Thanks for the posts!
Hello,
> Please share your patterns that work
I have a docker image with all the dev tools installed (like uv, cargo, npm, ...). I run one agent (gemini cli in my case, but doesnt matter) per container => with multiple tasks, I spawn multiple containers.
I have AGENTS.md in each github repo, with like "this is a python backend that has purpose P. Whenever you make a change, do uv run ty check, then uv run pytest; and the coding style is [...]".
For each task I want to hand off to async agent, I create a PLAN.md which start with general description "we want to add functionality F", and then a rather detailed spec like "1. Create a new DB entity schema with user id, foreign key to T, 2. Implement read and insert functions in the db module, 3. Implement a function f(a: T1, b: T2) -> T3 that does [...]". I start the agent's CLI, tell it "read the plan, implement only step 1 then run tests, then wait for further instructions"
few mins later I check if it succeed, then do `git diff`, if not happy I tell it "fix that and that", otherwise I commit (no push yet) with "step 1", otherwise tell agent "Proceed with step 2 then run tests, then wait for further instructions".
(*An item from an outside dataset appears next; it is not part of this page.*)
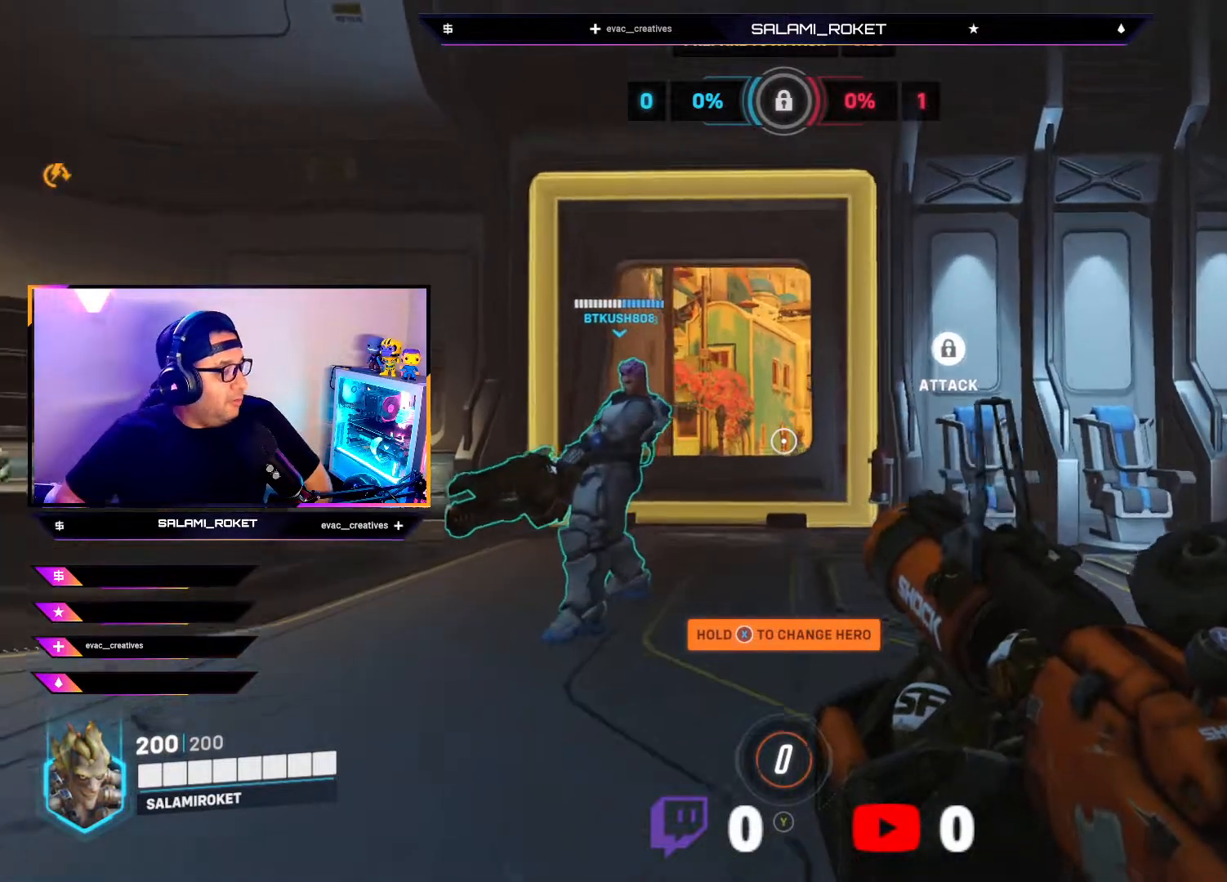
{"buttons": [], "left_stick": "center", "right_stick": "left", "events": [[117, "left_stick", "up-left"], [250, "left_stick", "center"], [383, "right_stick", "left"]]}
sometimes agent goes crazy and loops, or implements it very badly -- I git restore all (thats why I commit after every step!), and refine plan / implement myself, and then start the CLI anew
writing the PLAN.md takes me quite some time, can be an hour. But I really enjoy that -- that is the "true" programmer work for me, and sometimes I decide afterwards I'm going to implement it all myself -- but having that PLAN.md is still valuable! Eg if I need to interrupt work. I don't need to be exact or 100% correct with function signatures and names and types and typos, etc, the agents are quite good at getting my intent. But usually writing more is better
when I have multiple agents at once, only rarely they actually run truly in parallel, most of the time they wait for my input. When I deep work, I don't check on them too often. But when I'm like on many calls in a day, or reading many articles etc, I check on them with higher freq. It's more like async than multiprocessing :) The point of having multiple of them at once is that when I do have this "lets review someone" opportunity, I want at least one agent to be finished with their current step. Thats another reason for writing the plan granular -- each step should be fast to implement, fast to review. As you say, its very easy to review implementations of one's own intent. And the context switching is actually not that bad, compared to other context switches we suffer from (like "urgent slack message", or "system is down alert", because its voluntary and cached
and I only push after the full plan is implemented, usually squashing a bit, and archive the plan.md as "design spec" in the repo itself
> Please share your patterns that work
I use Beyond Better (https://beyondbetter.app) - it runs in CLI or browser (or REST API) and works with models from all providers. The pattern I find useful is working on multiple projects in different browser tabs. The orchestrator/agent mode of Beyond Better (BB) means I can set it off running on larger tasks and then switch to a different tab and continue working on a different project (or task).
It's easy to add cloud services (Google Drive, etc) so research results can easily be shared with others.